EXERCISE: In the data below, find each line carrying the string "Кинта" and copy it out.
═══
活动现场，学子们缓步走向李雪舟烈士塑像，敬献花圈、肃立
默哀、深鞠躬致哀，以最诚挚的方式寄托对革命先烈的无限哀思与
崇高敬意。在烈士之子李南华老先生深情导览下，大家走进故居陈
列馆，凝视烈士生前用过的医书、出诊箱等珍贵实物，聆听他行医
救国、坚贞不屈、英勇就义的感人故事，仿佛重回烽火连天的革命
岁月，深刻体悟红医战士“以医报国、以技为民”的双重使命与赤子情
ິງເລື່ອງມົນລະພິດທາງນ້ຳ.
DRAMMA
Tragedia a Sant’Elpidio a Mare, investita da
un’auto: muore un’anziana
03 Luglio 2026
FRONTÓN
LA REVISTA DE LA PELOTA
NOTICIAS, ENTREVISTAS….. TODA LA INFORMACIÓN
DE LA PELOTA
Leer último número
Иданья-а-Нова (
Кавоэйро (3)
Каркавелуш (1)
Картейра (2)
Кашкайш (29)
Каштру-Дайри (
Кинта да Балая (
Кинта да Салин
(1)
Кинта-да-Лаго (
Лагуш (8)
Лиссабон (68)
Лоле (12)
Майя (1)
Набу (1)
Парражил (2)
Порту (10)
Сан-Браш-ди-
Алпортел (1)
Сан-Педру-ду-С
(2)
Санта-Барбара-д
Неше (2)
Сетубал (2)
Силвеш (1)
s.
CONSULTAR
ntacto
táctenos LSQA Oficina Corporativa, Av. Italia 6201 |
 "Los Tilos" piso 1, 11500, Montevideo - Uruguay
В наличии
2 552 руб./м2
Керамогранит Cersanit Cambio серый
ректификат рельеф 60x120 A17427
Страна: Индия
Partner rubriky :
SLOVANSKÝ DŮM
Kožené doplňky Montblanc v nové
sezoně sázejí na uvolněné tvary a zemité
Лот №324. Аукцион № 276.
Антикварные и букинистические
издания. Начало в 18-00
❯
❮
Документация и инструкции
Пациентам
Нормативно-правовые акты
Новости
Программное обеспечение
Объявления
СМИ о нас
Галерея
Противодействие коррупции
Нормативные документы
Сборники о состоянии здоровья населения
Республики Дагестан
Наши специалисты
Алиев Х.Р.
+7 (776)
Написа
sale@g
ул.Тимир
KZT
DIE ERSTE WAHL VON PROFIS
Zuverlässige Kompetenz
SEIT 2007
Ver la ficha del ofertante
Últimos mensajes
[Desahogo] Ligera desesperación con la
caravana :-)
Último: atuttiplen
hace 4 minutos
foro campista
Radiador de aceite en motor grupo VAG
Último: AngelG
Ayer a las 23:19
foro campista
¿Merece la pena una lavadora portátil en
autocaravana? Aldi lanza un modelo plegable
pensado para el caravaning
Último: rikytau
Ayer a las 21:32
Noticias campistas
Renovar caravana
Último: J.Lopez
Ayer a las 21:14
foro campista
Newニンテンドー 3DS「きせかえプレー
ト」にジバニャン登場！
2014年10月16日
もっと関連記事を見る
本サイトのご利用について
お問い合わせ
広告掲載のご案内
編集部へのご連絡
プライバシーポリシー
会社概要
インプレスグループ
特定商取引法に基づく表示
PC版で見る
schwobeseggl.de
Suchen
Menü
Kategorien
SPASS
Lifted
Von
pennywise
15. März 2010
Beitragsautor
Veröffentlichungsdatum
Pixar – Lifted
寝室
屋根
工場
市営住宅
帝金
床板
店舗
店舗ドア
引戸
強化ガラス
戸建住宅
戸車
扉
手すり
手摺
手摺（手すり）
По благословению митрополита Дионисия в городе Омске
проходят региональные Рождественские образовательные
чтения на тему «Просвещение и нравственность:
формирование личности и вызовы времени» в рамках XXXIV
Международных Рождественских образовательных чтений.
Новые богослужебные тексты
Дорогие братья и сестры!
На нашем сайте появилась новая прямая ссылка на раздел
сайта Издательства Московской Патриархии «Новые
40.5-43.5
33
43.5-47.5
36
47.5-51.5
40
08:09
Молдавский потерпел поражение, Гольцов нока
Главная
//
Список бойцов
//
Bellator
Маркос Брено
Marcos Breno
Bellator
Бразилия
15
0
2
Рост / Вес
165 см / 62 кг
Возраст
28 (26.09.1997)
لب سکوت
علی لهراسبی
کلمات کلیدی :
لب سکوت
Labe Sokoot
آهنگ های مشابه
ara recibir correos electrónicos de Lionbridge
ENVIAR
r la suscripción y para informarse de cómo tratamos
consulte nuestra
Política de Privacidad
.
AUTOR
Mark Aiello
═══
RESULT OF THIS EXERCISE:
Кинта да Балая (
Кинта да Салин
Кинта-да-Лаго (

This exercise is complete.